> ASSIGNMENT:
The lines below starting at the line containing "left elbow: (561, 367)" and ending at the line containing "right eye: (235, 399)" are to be repeated exactly, with both ends kept and nothing else added.
** Opening RECORDS FOR PROCESSING block **
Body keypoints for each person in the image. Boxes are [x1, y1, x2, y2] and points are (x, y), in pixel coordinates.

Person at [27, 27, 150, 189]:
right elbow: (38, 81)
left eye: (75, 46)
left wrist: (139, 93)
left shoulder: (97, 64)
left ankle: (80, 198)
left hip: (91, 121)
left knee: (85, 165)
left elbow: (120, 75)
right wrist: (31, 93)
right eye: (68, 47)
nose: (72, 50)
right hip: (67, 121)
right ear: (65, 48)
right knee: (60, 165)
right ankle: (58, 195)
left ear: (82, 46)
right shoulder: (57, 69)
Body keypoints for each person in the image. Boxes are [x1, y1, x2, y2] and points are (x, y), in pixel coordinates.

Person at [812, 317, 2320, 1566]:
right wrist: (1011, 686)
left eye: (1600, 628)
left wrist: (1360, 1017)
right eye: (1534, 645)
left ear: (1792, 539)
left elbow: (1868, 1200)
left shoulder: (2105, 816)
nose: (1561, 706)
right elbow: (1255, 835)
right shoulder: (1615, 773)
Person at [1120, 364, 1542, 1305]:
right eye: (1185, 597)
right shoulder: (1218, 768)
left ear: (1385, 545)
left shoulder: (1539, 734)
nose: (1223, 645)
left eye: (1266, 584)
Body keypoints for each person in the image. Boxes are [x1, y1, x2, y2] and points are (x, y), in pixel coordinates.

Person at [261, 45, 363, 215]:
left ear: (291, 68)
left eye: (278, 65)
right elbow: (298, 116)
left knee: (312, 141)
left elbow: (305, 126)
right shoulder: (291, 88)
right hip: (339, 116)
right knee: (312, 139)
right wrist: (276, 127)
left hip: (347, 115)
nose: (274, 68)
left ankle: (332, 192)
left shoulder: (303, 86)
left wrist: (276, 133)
** Closing RECORDS FOR PROCESSING block **
** Opening RECORDS FOR PROCESSING block **
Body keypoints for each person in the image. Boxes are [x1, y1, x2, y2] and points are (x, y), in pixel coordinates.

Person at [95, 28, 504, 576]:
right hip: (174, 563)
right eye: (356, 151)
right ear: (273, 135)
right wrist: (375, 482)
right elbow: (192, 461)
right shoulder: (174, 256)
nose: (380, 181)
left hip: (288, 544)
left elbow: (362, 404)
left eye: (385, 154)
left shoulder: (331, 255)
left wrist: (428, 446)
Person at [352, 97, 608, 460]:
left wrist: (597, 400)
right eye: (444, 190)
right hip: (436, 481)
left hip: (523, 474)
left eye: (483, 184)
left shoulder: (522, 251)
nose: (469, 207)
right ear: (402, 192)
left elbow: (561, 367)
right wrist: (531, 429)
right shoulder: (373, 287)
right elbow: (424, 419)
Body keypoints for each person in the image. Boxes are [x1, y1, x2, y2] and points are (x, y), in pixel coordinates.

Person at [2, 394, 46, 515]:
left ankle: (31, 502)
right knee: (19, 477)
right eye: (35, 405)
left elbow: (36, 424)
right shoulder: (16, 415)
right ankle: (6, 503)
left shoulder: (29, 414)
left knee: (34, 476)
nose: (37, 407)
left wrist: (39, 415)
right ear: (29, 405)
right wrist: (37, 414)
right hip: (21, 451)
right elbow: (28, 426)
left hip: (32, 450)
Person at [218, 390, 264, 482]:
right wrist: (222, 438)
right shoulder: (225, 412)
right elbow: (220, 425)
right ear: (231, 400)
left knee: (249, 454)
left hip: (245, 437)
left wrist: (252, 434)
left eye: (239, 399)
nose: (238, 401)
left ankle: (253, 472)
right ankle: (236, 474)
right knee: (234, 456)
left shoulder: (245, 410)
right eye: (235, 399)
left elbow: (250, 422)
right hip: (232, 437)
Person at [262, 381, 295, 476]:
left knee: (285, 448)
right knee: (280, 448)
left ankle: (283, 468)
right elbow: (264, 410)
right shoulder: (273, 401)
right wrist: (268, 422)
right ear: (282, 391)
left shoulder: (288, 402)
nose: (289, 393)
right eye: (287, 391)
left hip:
** Closing RECORDS FOR PROCESSING block **
> RESPONSE:
left elbow: (561, 367)
right wrist: (531, 429)
right shoulder: (373, 287)
right elbow: (424, 419)
Body keypoints for each person in the image. Boxes are [x1, y1, x2, y2] and points are (x, y), in pixel coordinates.

Person at [2, 394, 46, 515]:
left ankle: (31, 502)
right knee: (19, 477)
right eye: (35, 405)
left elbow: (36, 424)
right shoulder: (16, 415)
right ankle: (6, 503)
left shoulder: (29, 414)
left knee: (34, 476)
nose: (37, 407)
left wrist: (39, 415)
right ear: (29, 405)
right wrist: (37, 414)
right hip: (21, 451)
right elbow: (28, 426)
left hip: (32, 450)
Person at [218, 390, 264, 482]:
right wrist: (222, 438)
right shoulder: (225, 412)
right elbow: (220, 425)
right ear: (231, 400)
left knee: (249, 454)
left hip: (245, 437)
left wrist: (252, 434)
left eye: (239, 399)
nose: (238, 401)
left ankle: (253, 472)
right ankle: (236, 474)
right knee: (234, 456)
left shoulder: (245, 410)
right eye: (235, 399)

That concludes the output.